Run the following command from the directory that contains your docker-compose.yml:
docker compose exec -T postgres pg_dump -U hyperspeed -d hyperspeed > hyperspeed.pg.sql
This writes a plain-SQL dump to hyperspeed.pg.sql in your current directory. Store it somewhere safe—off the host machine if possible.

Restore

To restore into a running Postgres container (typically a fresh one):
cat hyperspeed.pg.sql | docker compose exec -T postgres psql -U hyperspeed -d hyperspeed
Restoring into a database that already contains data will produce conflicts. Use a clean database, or drop and recreate the hyperspeed database before restoring.

Object storage (MinIO)

Option 1: Volume snapshot

Stop the stack, take a disk or VM-level snapshot of the MinIO data volume, then start the stack again. This is the simplest approach for single-server setups where brief downtime is acceptable.
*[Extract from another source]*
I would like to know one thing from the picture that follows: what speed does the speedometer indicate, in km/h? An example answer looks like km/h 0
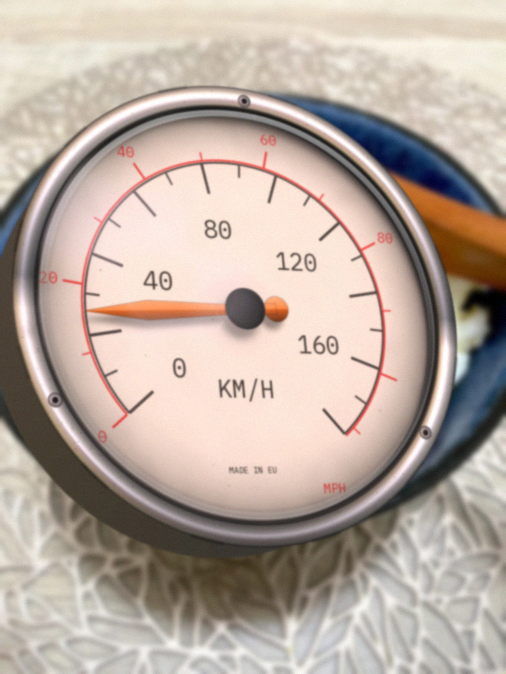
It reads km/h 25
Option 2: Mirror with mc (online backup)

Use the MinIO client (mc) to mirror your bucket to another S3-compatible target while the stack is running.
# Register your local MinIO instance as an alias
mc alias set local http://localhost:9000 minioadmin minioadmin

# Register your backup destination
# mc alias set backup https://s3.example.com ACCESS_KEY SECRET_KEY

# Mirror the bucket
mc mirror --overwrite local/hyperspeed-files backup/hyperspeed-files
Replace minioadmin / minioadmin with the credentials from your .env file, and set backup to point at your actual backup target.
Run the mirror command on a schedule (for example, a daily cron job) to keep the backup reasonably current without stopping the stack.

Testing your backups

A backup you have never tested is not reliable. Periodically:
  1. Restore the Postgres dump into an isolated environment and verify that the application starts and data looks correct.
  2. Retrieve a sample of objects from the backup bucket or snapshot and confirm they are readable.
Test restores do not need to be full production replays. Spinning up the stack locally with the restored data and checking a few records is sufficient to confirm the backup is valid.